Les corps absents

 

"Ceux-là qui depuis longtemps ne sont plus, ils sont en nous comme une tendance, un poids sur notre destin, un sang qui court, un comportement qui remonte à la nuit des temps".  
Lettre à un jeune poète, Rainer Maria Rilke

 

À La mort de ma grand-mère maternelle, j’ai ressenti le besoin vital de faire des recherches généalogiques. Mon attention s’est naturellement portée sur les membres de ma famille dont je ne savais que très peu de choses, et plus particulièrement sur mon grand-père maternel que je n’ai pas connu.

Je me suis rendue dans les lieux où mes ancêtres ont habité, dans les cimetières où ils sont enterrés, et j’ai suivi les routes qu’ils ont probablement empruntées à la recherche d’indices. J’ai photographié le territoire comme je photographierais des questions. Que reste-t-il d’eux? Le territoire fait partie intégrante de ce qui nous constitue, mais ne porte-t-il pas en lui-même les empreintes de nos vies? Quelle place laisser à son passé, à ses ancêtres ? que m’ont-ils transmis? Parcourir cette région à la recherche de traces de leurs existences m’a permis d’y projeter tout ce que j’imagine d’eux. Ces photographies interrogent la limite entre leur histoire vécue qui m’est inaccessible, et l’histoire imaginée, mélange entre les souvenirs, les anecdotes de mes proches, et mes propres fantasmes.

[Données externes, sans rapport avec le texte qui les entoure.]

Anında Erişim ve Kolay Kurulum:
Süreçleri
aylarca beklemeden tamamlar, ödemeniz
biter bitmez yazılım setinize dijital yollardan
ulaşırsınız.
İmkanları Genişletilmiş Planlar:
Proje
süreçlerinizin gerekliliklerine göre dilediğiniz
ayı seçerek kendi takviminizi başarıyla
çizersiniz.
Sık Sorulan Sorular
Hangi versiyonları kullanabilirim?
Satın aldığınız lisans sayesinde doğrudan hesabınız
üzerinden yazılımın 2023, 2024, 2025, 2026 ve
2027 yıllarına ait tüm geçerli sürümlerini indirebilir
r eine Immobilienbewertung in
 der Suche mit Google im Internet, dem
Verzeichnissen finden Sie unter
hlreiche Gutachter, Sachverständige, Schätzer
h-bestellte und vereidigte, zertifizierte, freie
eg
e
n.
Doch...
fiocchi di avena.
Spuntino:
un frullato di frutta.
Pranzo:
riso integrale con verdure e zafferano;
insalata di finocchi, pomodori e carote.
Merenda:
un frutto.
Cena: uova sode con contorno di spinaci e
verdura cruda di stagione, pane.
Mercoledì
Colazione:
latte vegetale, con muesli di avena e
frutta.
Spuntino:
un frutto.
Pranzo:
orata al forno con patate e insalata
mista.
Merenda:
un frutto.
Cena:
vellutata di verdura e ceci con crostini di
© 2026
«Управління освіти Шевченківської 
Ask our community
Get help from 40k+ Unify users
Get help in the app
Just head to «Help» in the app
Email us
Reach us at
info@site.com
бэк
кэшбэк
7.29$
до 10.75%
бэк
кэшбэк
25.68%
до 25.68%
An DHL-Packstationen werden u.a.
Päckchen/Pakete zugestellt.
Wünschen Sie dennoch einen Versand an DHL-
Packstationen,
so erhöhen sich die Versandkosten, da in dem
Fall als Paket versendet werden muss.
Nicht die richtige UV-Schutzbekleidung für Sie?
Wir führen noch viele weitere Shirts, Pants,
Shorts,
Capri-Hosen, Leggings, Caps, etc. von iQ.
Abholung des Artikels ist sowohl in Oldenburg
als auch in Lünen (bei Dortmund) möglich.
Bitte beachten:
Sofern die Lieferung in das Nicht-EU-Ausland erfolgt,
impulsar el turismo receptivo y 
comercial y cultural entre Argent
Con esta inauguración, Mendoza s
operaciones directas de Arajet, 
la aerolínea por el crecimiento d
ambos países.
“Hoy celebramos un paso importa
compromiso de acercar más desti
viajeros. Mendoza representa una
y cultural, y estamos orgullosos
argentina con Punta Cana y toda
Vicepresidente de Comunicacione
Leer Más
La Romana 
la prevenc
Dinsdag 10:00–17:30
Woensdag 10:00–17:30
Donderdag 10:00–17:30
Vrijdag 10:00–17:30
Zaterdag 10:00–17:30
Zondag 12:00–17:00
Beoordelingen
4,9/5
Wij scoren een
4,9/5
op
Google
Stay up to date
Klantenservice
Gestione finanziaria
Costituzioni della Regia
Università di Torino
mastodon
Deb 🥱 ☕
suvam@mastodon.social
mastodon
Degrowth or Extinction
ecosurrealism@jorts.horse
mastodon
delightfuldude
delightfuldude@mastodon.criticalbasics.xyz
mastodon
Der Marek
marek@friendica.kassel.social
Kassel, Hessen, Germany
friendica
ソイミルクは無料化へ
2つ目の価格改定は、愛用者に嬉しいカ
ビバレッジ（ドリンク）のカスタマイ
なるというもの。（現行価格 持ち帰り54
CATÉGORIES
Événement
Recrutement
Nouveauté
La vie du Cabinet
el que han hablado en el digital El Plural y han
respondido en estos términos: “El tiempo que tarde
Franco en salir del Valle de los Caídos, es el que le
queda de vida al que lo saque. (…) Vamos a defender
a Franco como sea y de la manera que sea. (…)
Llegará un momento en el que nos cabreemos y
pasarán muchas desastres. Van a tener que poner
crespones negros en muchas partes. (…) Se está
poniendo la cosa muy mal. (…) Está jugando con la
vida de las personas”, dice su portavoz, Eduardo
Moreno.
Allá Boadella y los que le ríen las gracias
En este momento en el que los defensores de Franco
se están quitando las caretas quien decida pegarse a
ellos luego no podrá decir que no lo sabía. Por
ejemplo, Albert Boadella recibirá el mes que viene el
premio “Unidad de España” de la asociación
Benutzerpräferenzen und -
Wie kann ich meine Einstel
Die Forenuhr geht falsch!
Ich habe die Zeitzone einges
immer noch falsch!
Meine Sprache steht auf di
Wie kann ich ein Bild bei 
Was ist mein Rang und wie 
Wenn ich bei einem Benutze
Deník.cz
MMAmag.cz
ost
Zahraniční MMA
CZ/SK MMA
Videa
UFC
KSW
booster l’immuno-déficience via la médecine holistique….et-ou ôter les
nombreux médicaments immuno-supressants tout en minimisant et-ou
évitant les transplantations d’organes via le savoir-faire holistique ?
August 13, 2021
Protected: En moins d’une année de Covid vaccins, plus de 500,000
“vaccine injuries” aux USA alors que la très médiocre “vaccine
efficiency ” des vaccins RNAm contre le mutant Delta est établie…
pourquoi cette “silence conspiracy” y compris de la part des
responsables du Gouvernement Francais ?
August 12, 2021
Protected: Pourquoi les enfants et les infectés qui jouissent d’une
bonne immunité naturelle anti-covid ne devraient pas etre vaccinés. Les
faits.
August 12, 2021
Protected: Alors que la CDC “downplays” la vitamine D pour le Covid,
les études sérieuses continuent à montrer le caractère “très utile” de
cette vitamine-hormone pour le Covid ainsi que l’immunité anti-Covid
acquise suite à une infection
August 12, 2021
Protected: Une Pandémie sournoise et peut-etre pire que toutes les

Cette nécessité de regarder vers le passé vient d’un sentiment de manque. L’absence est à la fois l’objet de ces images et leur déclencheur. L’histoire de mon grand-père maternel m’a toujours déconcertée. Orphelin de mère et abandonné par son père chez une grand-mère adoptive maltraitante, il se serait enfui à pied de chez elle, à trois ans, à la recherche d’une autre famille : un couple qui recueillait des enfants près de chez lui. En remontant l’histoire de sa famille, j’en ai découvert l’origine: un enfant abandonné à l’hospice de Domfront en 1848, sans nom, sans famille. Mon arrière arrière arrière grand-père, il sera nommé Marie-Victor Henry. Il est impossible de remonter plus loin. La branche est coupée, abîmée sur toute la lignée : s’en suivent des décès prématurés, des enfants élevés par d’autres, comme une impossibilité à transmettre d’une génération à l’autre… Ces histoires se répètent, résonnent entre elles… Jusqu’à mon grand-père qui, par sa décision, semble avoir rompu ce cercle vicieux.

Avec cette série photographique, j’explore et j’interroge, à travers des territoires intimes, la relation qui me lie à ma famille et à son histoire. Derrière cette recherche généalogique, se dessinent les questionnements fondamentaux qui nous traversent tous : le sens de la vie et de la mort.